Qatar expects its LNG output to climb threefold by the end of the decade as new projects under construction come onstream, Oil Minister Qatari Oil Minister Abdullah Al Attiyah said.
“Today we are producing 25 million tonnes of LNG. Hopefully by 2010 we will reach 77 mln tonnes,” Attiyah said.
“We are already constructing six trains of eight million tonnes each.”
LNG is gas which has been supercooled into liquid form for transport by tanker. A single shipment can deliver enough gas to supply a city the size of London for a week.
Qatar, which has the world’s third largest natural gas reserves, hopes to be become the world’s top LNG exporter by the end of the decade.
Meanwhile, Taiwan’s stae-run Chinese Petroleum Corp has imported the island’s first Qatari LNG cargo, which was delivered on a spot basis, a CPC source said.
The 60,000-tonne cargo was delivered by the 145,00-cubic-metre LNG tanker Lusail on a spot and ex-ship basis to CPC’s Yung An terminal by Qatar’s Ras Laffan Liquefied Natural Gas Company Limited (II), said RasGas.
RasGas (II) in September last year signed a long-term Sales and Purchase Agreement with CPC for about three million tones per year (tpy), but long-term supply from Qatar to Taiwan would begin only in 2008 for a period of 25 years.
The CPC source, however, declined to reveal the price it paid for the spot Qatari cargo.
Estimates of Asian LNG prices for spot March cargoes, which were generally in short supply, ranged from the mid to high teens (per MMBtu) for shipments delivered in the beginning of the month to the low teens for those arriving in the later half of the month.
It is likely that CPC would buy more spot cargoes from Qatar later this year, the source said.
CPC, Taiwan’s monopoly LNG importer, already has a master agreement with RasGas to facilitate such deals.

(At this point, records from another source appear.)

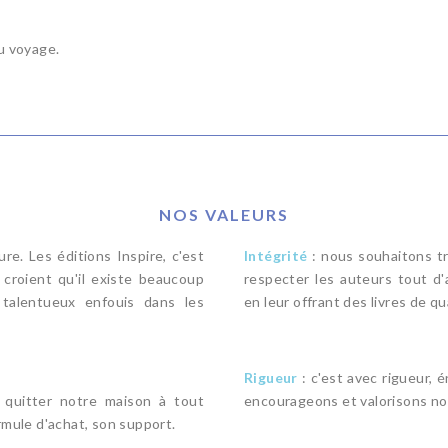
u voyage.
NOS VALEURS
ture. Les éditions Inspire, c'est
Intégrité
: nous souhaitons tr
 croient qu'il existe beaucoup
respecter les auteurs tout d'
 talentueux enfouis dans les
en leur offrant des livres de qu
Rigueur
: c'est avec rigueur,
e quitter notre maison à tout
encourageons et valorisons no
rmule d'achat, son support.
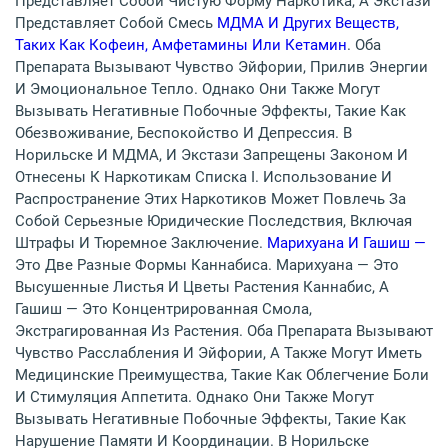
Представляет Собой Чистую Форму Наркотика, А Экстази
Представляет Собой Смесь
МДМА И Других Веществ,
Таких Как Кофеин, Амфетамины Или Кетамин
. Оба
Препарата Вызывают Чувство Эйфории, Прилив Энергии
И Эмоциональное Тепло. Однако Они Также Могут
Вызывать Негативные Побочные Эффекты, Такие Как
Обезвоживание, Беспокойство И Депрессия. В
Норильске И МДМА, И Экстази Запрещены Законом И
Отнесены К Наркотикам Списка I. Использование И
Распространение Этих Наркотиков Может Повлечь За
Собой Серьезные Юридические Последствия, Включая
Штрафы И Тюремное Заключение.
Марихуана И Гашиш —
Это Две Разные Формы Каннабиса. Марихуана — Это
Высушенные Листья И Цветы Растения Каннабис, А
Гашиш — Это Концентрированная Смола,
Экстрагированная Из Растения. Оба Препарата Вызывают
Чувство Расслабления И Эйфории, А Также Могут Иметь
Медицинские Преимущества, Такие Как Облегчение Боли
И Стимуляция Аппетита. Однако Они Также Могут
Вызывать Негативные Побочные Эффекты, Такие Как
Нарушение Памяти И Координации. В Норильске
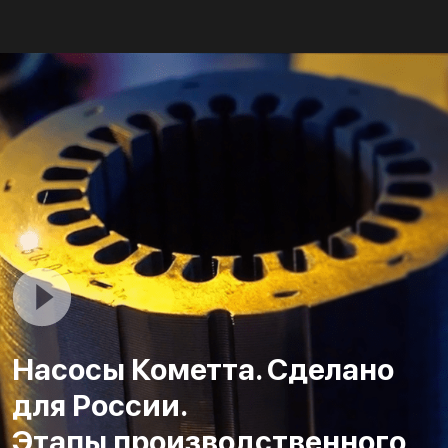
Насосы Кометта. Сделано
для России.
Этапы производственного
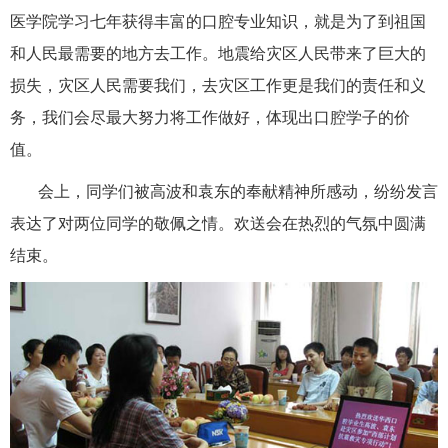
医学院学习七年获得丰富的口腔专业知识，就是为了到祖国
和人民最需要的地方去工作。地震给灾区人民带来了巨大的
损失，灾区人民需要我们，去灾区工作更是我们的责任和义
务，我们会尽最大努力将工作做好，体现出口腔学子的价
值。
会上，同学们被高波和袁东的奉献精神所感动，纷纷发言
表达了对两位同学的敬佩之情。欢送会在热烈的气氛中圆满
结束。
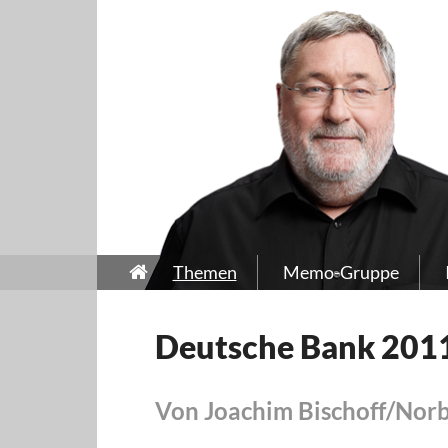
Themen
Memo-Gruppe
Deutsche Bank 2011: 
Von Joachim Bischoff/Nor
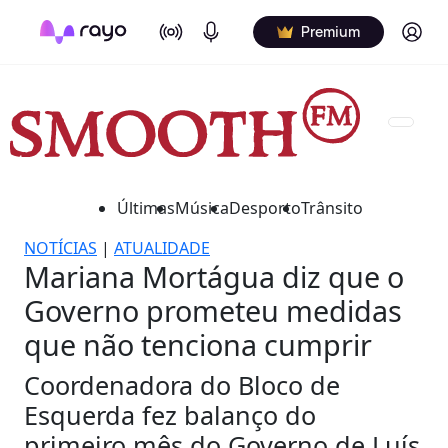
On Air
Podcasts
Log in
Premium
Últimas
Música
Desporto
Trânsito
NOTÍCIAS
|
ATUALIDADE
Mariana Mortágua diz que o
Governo prometeu medidas
que não tenciona cumprir
Coordenadora do Bloco de
Esquerda fez balanço do
primeiro mês do Governo de Luís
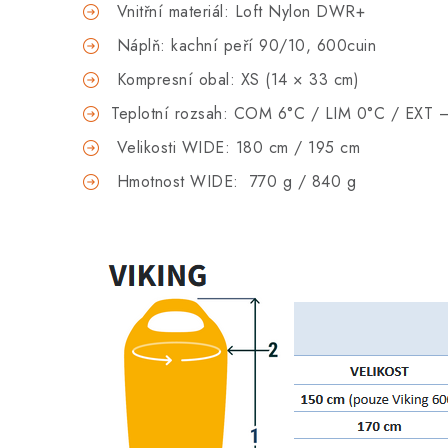
Vnitřní materiál: Loft Nylon DWR+
Náplň: kachní peří 90/10, 600cuin
Kompresní obal: XS (14 × 33 cm)
Teplotní rozsah: COM 6°C / LIM 0°C / EXT 
Velikosti WIDE: 180 cm / 195 cm
Hmotnost WIDE: 770 g / 840 g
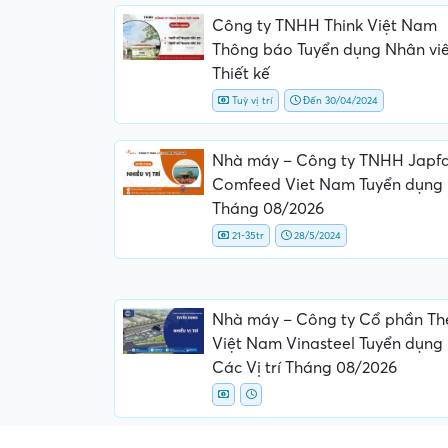
Công ty TNHH Think Việt Nam
Thông báo Tuyển dụng Nhân vi
Thiết kế
Tuỳ vị trí
Đến 30/04/2024
Nhà máy – Công ty TNHH Japf
Comfeed Viet Nam Tuyển dụng
Tháng 08/2026
21-35tr
28/5/2024
Nhà máy – Công ty Cổ phần Th
Việt Nam Vinasteel Tuyển dụng
Các Vị trí Tháng 08/2026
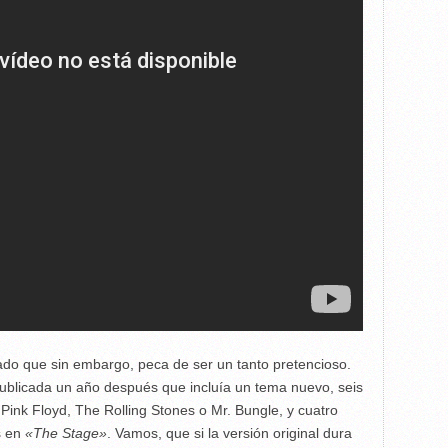
ado que sin embargo, peca de ser un tanto pretencioso.
ublicada un año después que incluía un tema nuevo, seis
ink Floyd, The Rolling Stones o Mr. Bungle, y cuatro
s en
«The Stage»
. Vamos, que si la versión original dura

The master agreement provides a framework under which basic terms and conditions are already in place, leaving only price terms to be further negotiated so a cargo can be bought quickly.
CPC has bought a total of three spot LNG cargoes for the preceding winter months, all of which arrived in March, the source said.
The company is also making arrangements to import about five to six LNG cargoes this year “outside of long-term contracts”, the source added.
The cargoes would likely come from majors and producers such as Shell, Qatar and Malaysia, with which CPC has master agreements.
Taiwan is among the long-term LNG buyers affected by producer Indonesia’s persistent requests in the past couple of years for its LNG customers to cut their contractual volumes.
Reduced term supplies from Indonesia to its Asian LNG customers has resulted in more demand on the spot market by buyers who were left short.
CPC is also sourcing for LNG cargoes for 2007 in order to meet a request by national power producer Taiwan Power Corp to bring forward its supply schedule. Taipower in 2003 awarded CPC a tender for 1.68 million tpy of LNG over 25 years starting 2008 for its new 4,272 MW Tatan power plant.
The volumes to Taipower would come from CPC’s three million tpy long-term contract with RasGas.
But Taipower wants to start receiving LNG earlier than 2008 to cut its fuel costs amid the current high oil price environment.